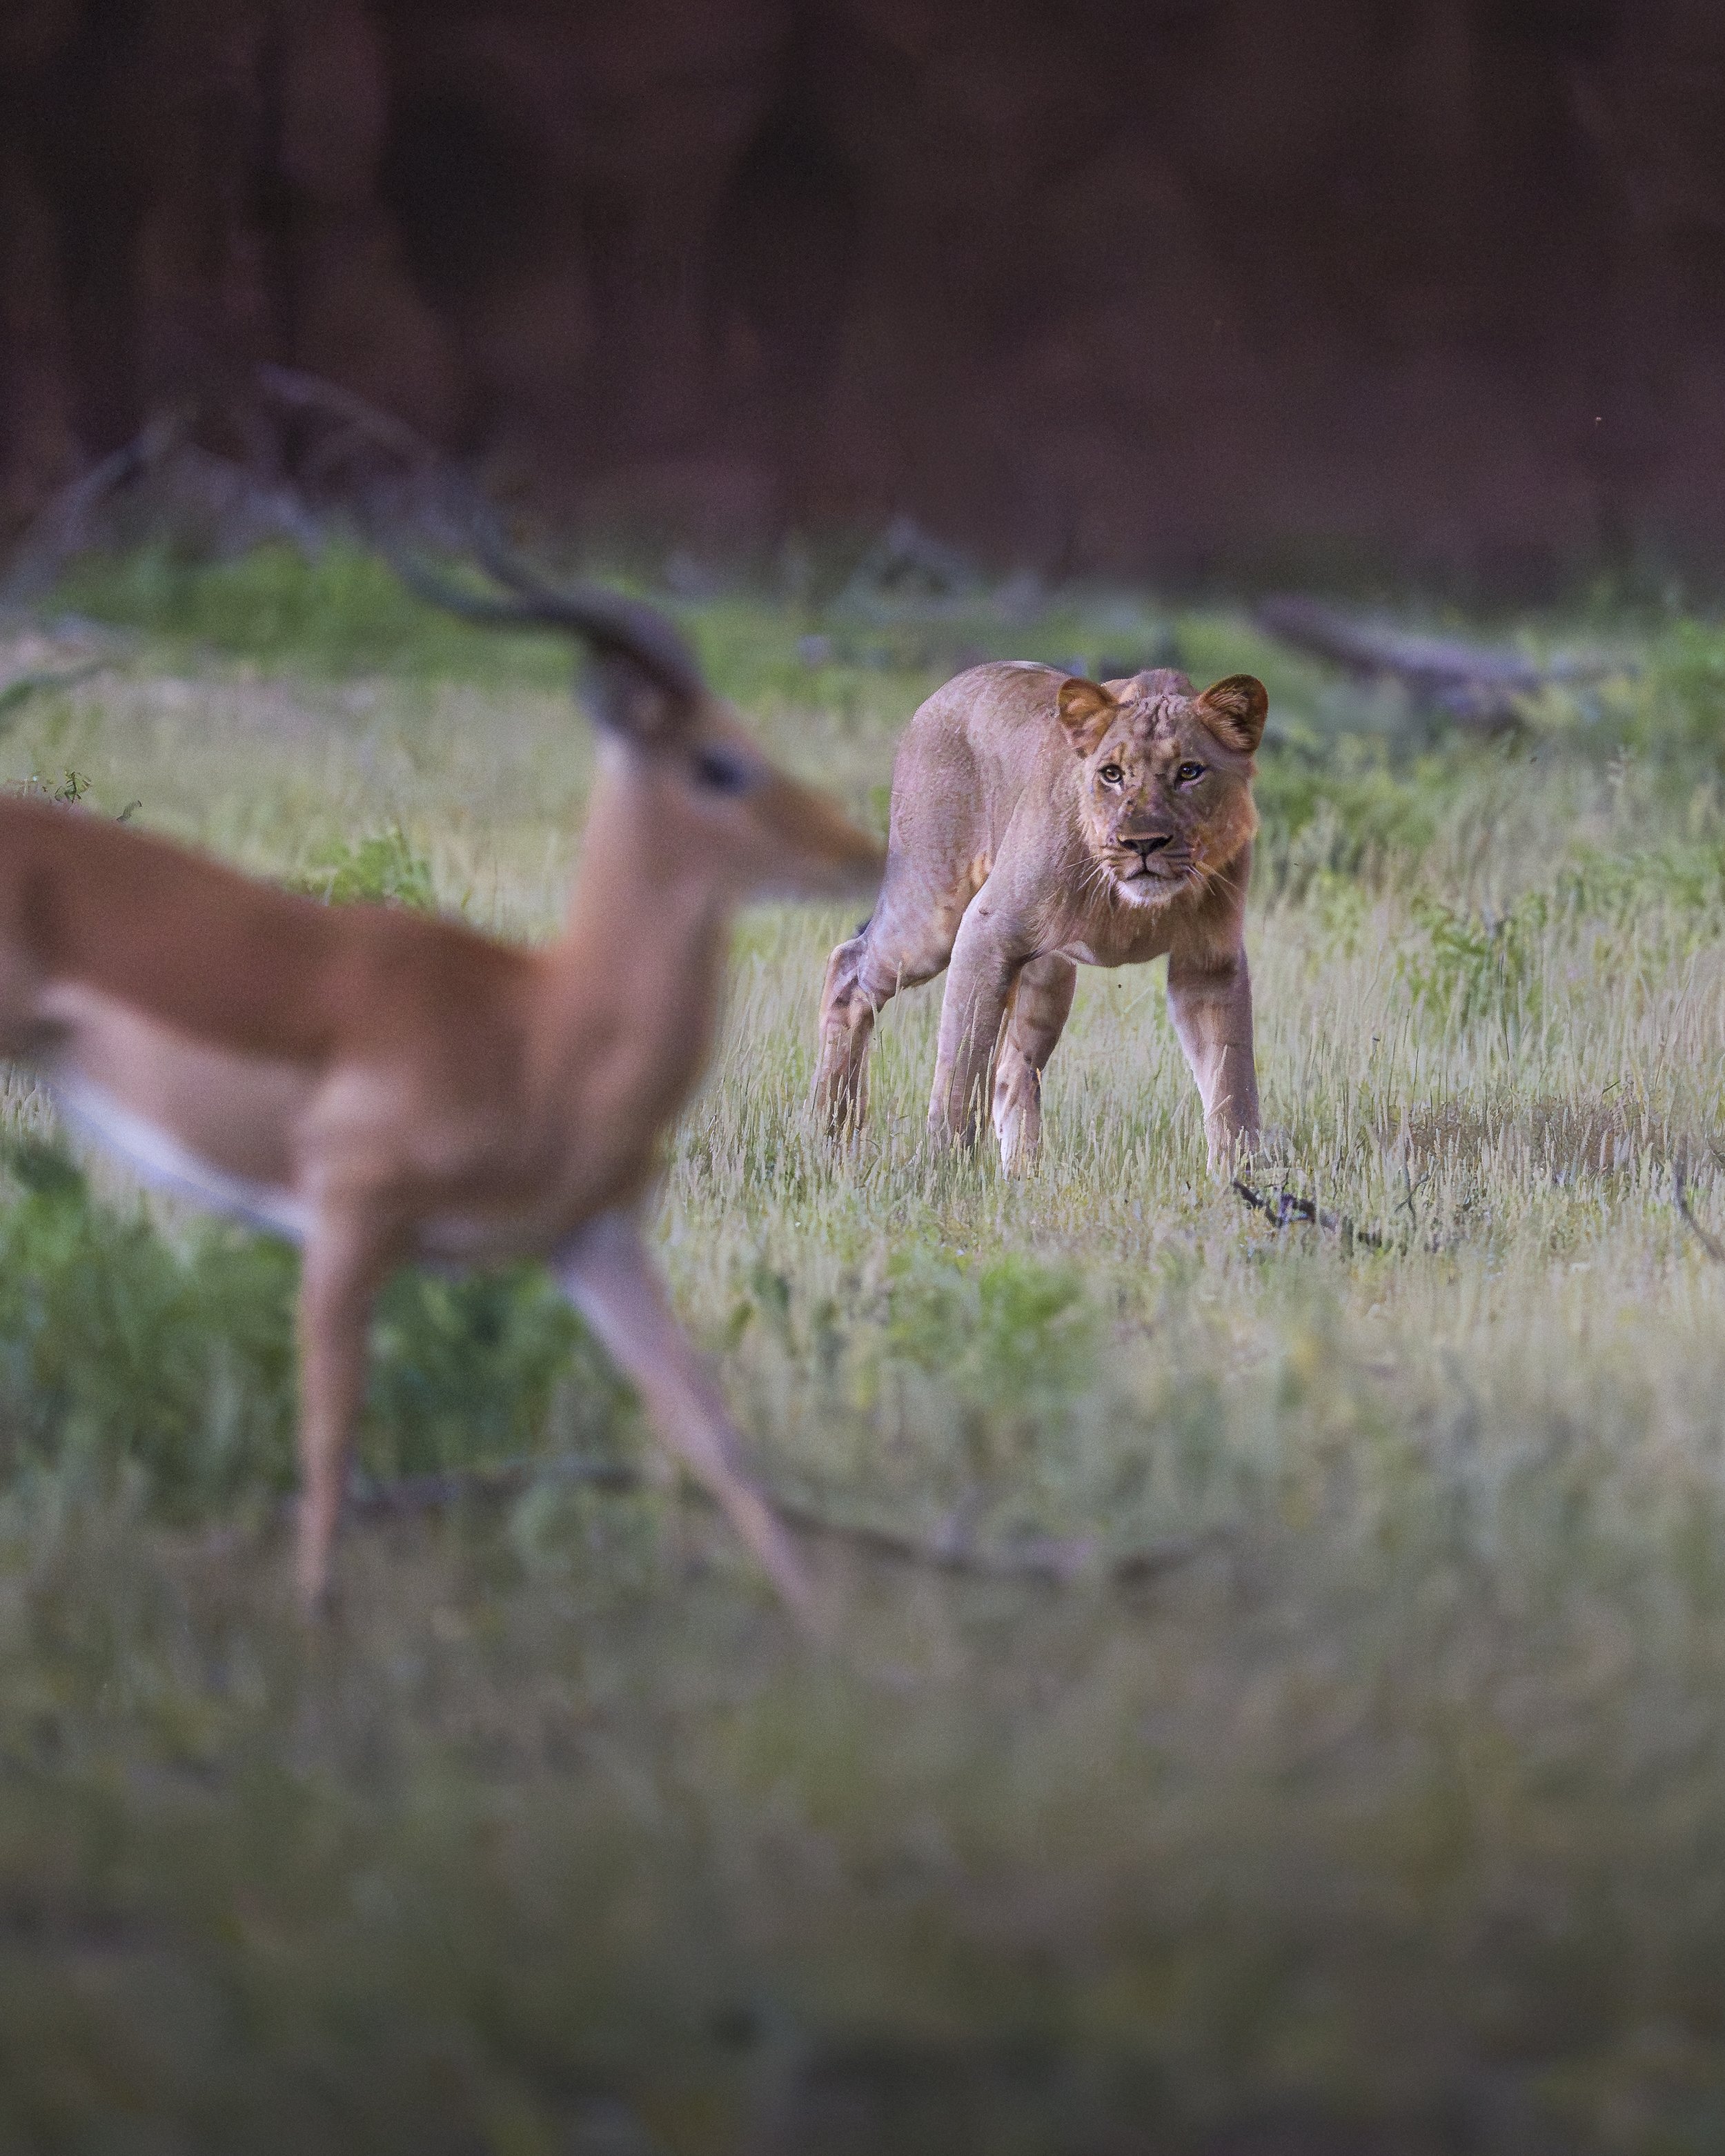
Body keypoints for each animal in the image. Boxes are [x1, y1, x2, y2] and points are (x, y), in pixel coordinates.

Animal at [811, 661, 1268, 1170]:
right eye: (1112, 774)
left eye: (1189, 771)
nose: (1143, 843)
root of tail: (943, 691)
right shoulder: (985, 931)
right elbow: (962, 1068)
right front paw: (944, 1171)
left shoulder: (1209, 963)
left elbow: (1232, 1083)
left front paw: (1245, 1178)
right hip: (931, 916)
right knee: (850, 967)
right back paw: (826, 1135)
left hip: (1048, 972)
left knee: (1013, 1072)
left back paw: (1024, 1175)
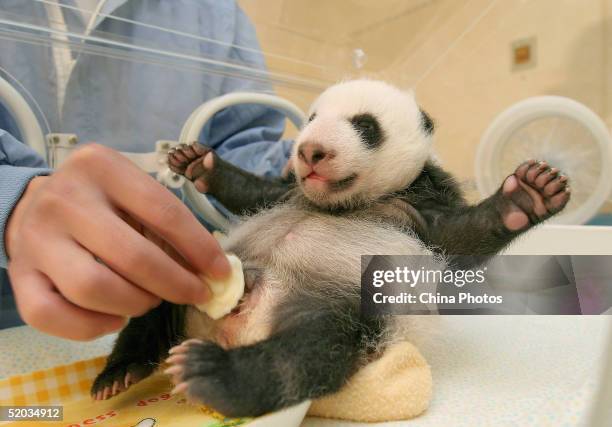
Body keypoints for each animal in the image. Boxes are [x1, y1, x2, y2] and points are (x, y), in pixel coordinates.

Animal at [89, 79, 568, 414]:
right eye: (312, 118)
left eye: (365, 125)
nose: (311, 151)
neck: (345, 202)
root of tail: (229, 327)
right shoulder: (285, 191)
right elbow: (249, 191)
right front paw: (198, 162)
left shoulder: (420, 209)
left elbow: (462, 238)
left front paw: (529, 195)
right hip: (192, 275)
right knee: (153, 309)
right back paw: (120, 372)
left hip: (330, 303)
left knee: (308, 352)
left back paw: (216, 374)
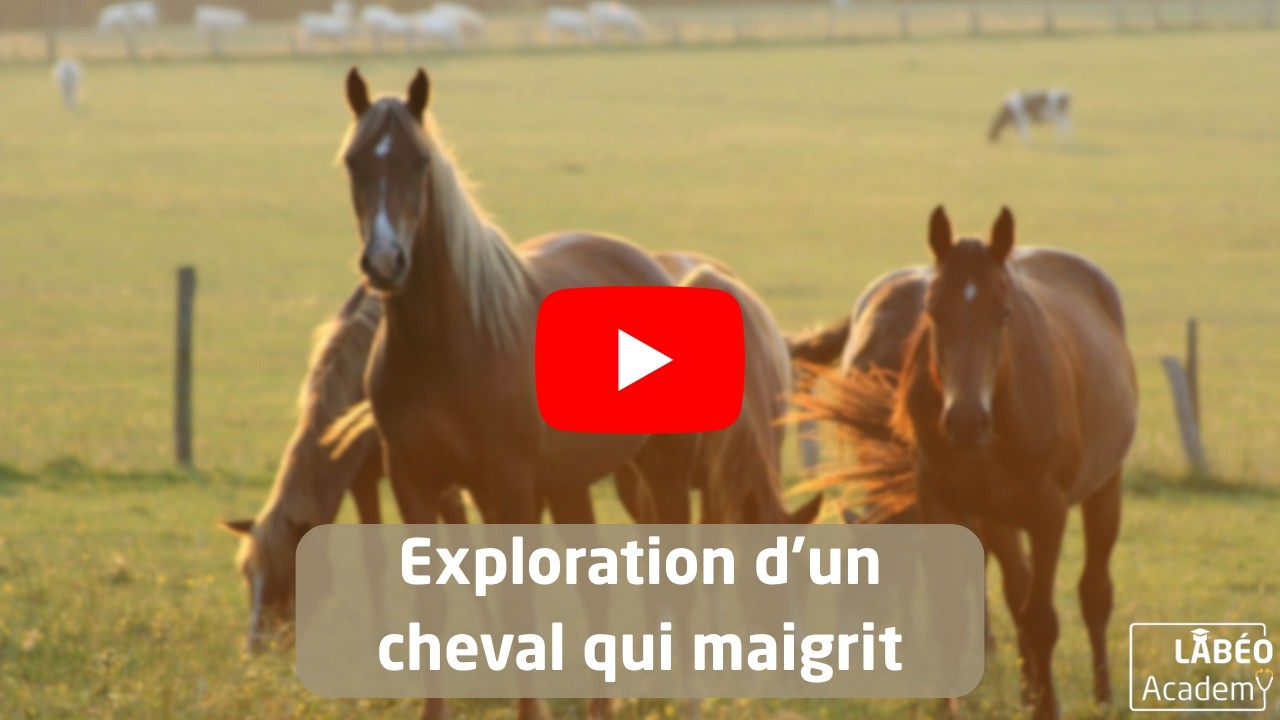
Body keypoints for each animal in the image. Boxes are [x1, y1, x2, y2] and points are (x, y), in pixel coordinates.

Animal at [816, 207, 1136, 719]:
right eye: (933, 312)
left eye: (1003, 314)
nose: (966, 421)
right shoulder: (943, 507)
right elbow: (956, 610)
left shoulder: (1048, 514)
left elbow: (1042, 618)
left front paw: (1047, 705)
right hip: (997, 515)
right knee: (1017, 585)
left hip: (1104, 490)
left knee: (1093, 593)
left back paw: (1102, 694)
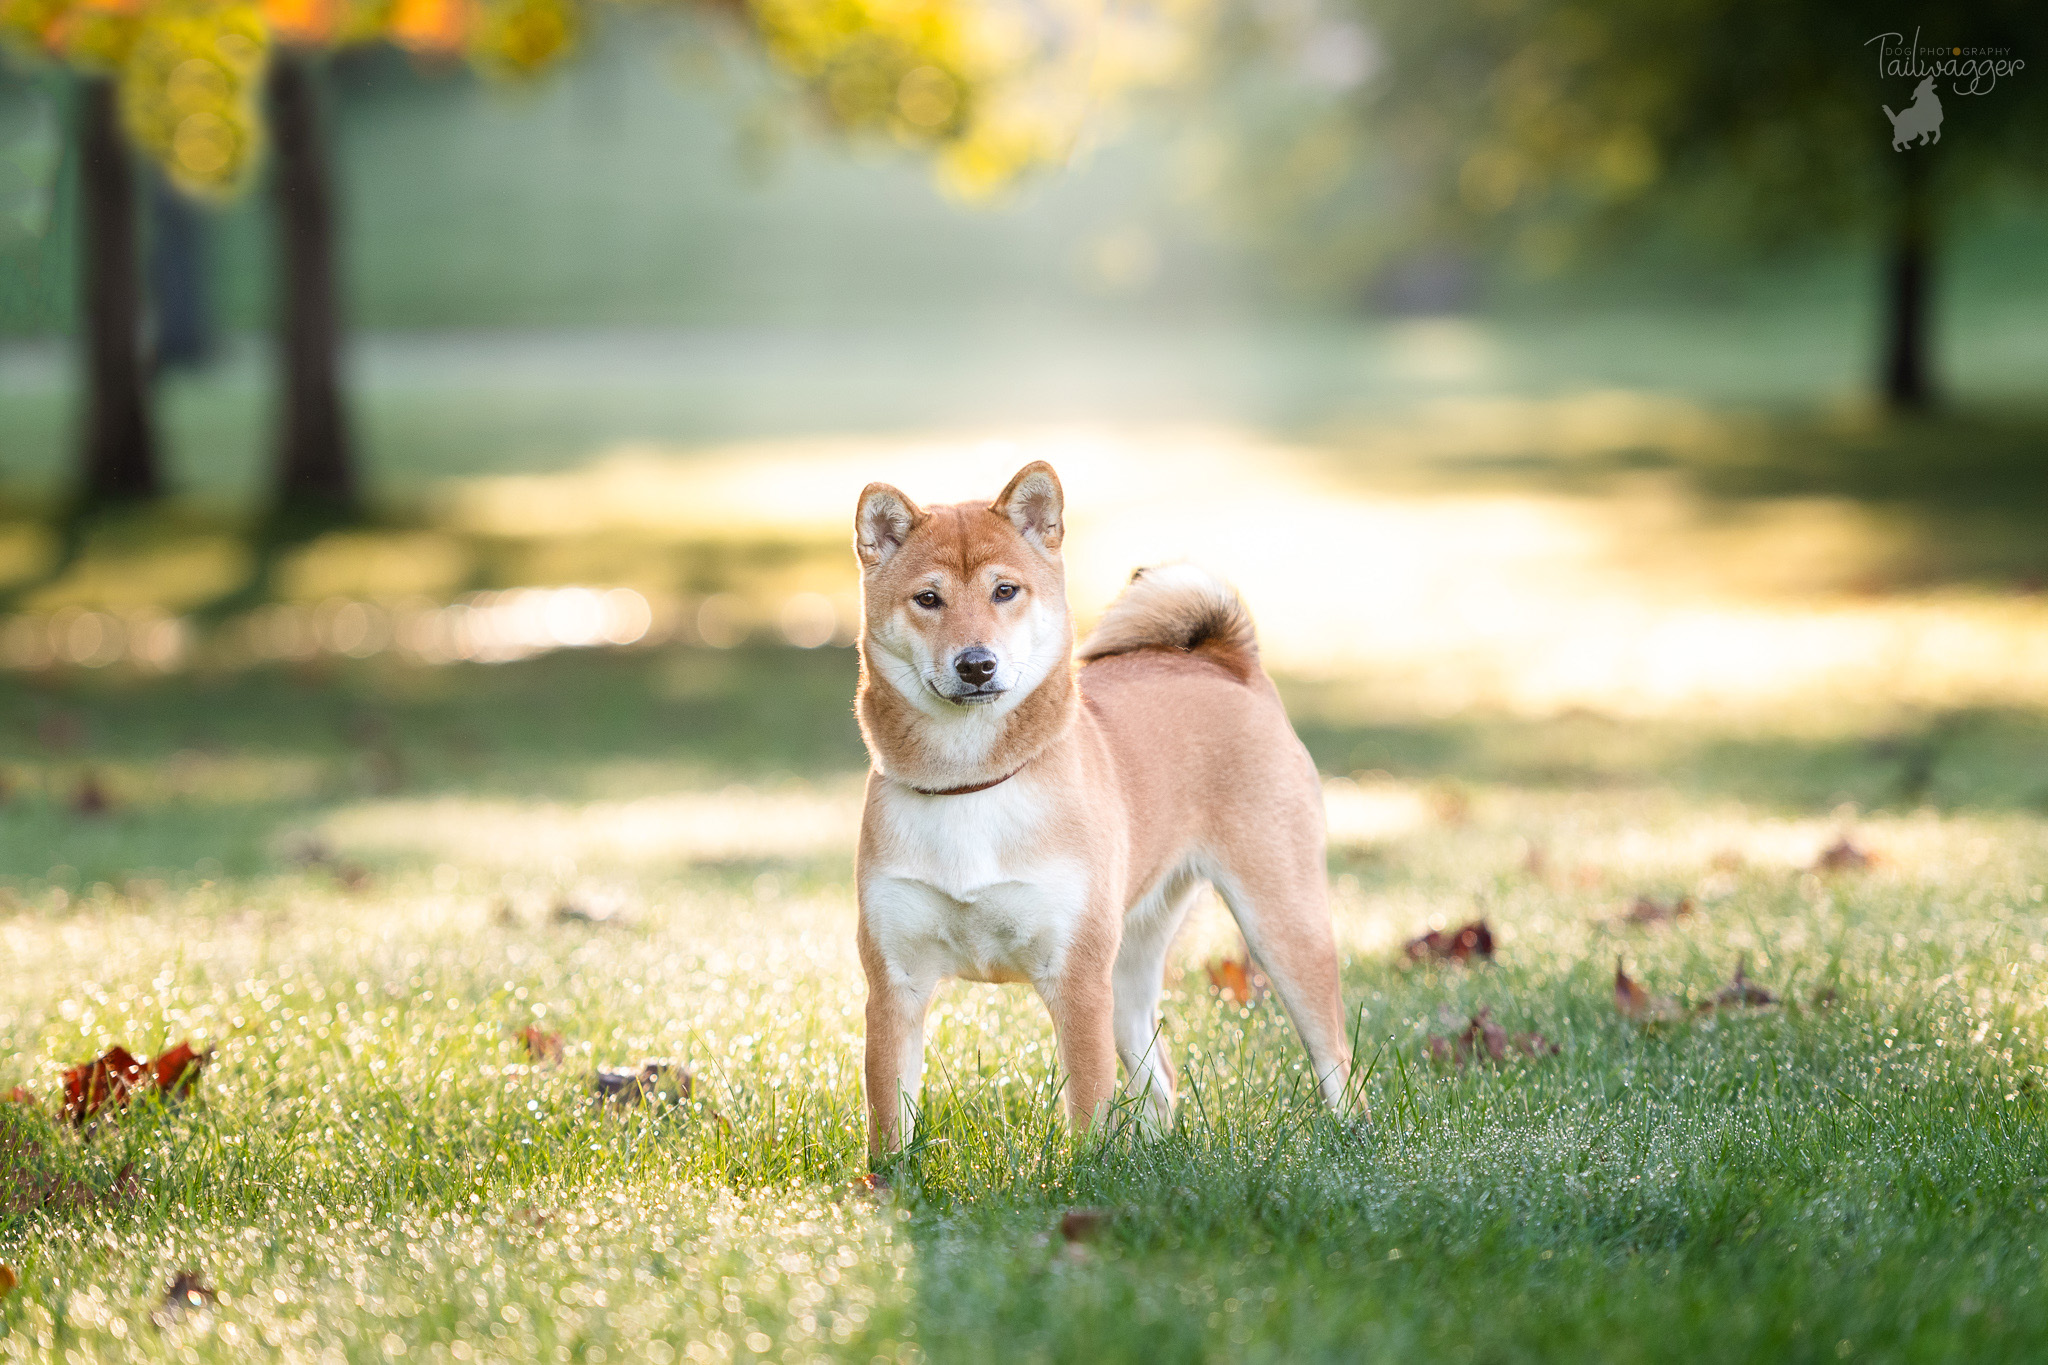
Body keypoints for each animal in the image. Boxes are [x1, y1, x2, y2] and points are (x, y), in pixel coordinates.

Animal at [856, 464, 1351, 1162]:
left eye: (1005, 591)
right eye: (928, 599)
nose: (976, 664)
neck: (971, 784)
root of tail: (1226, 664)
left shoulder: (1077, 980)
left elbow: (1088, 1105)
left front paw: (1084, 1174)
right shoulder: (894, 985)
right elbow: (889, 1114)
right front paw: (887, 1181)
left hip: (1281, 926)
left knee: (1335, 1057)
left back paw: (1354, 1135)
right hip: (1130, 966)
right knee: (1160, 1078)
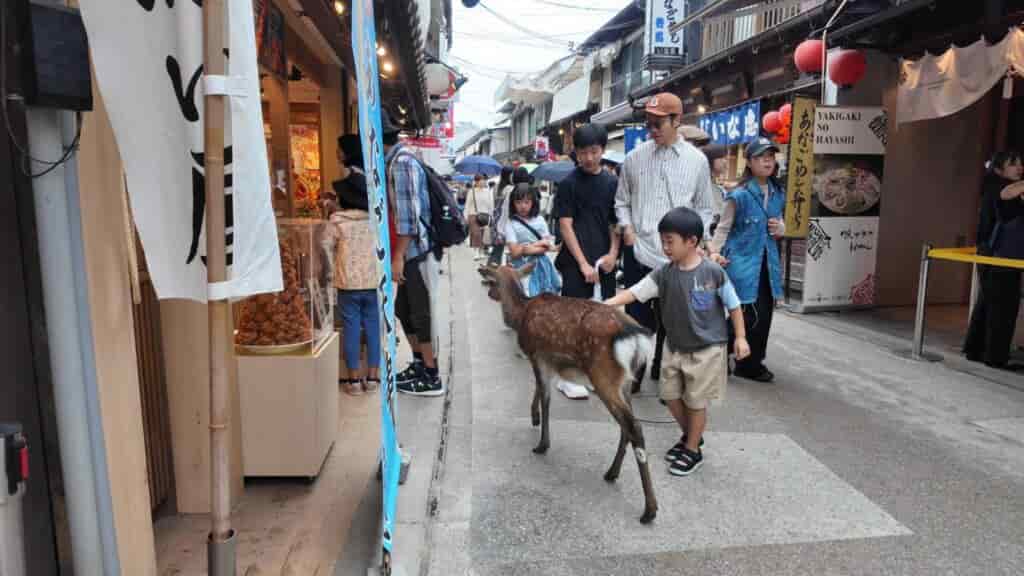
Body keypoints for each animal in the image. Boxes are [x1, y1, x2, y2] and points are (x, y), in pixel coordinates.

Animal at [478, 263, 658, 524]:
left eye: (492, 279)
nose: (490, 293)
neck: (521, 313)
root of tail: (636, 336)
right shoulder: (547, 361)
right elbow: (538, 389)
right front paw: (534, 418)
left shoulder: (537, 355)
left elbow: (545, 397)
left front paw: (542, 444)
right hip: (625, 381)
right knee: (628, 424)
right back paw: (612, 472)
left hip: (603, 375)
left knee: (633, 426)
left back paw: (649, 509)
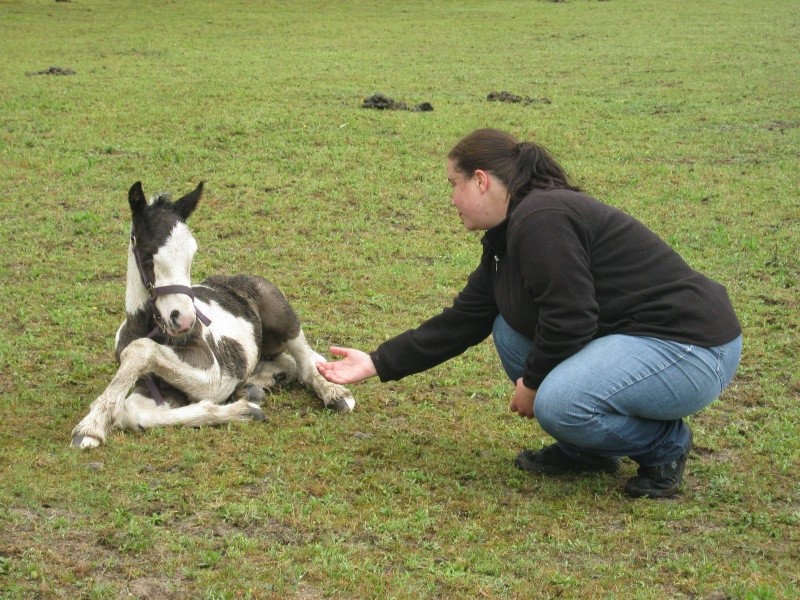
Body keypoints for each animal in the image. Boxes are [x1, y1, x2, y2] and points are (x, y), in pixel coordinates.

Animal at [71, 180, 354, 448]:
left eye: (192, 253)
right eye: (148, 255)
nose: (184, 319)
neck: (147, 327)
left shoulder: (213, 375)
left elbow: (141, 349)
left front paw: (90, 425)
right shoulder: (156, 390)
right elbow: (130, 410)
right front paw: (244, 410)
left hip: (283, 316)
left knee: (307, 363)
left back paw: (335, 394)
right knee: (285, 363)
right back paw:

====

TASK ITEM: Wherever the word "shoulder" appears in the listing, copy the line that holds it.

SOLUTION:
right shoulder: (985, 931)
left shoulder: (1209, 963)
right shoulder: (285, 191)
left shoulder: (420, 209)
right shoulder: (943, 507)
left shoulder: (1048, 514)
left shoulder: (1077, 980)
right shoulder: (894, 985)
right shoulder: (547, 361)
left shoulder: (537, 355)
left shoulder: (213, 375)
right shoulder: (156, 390)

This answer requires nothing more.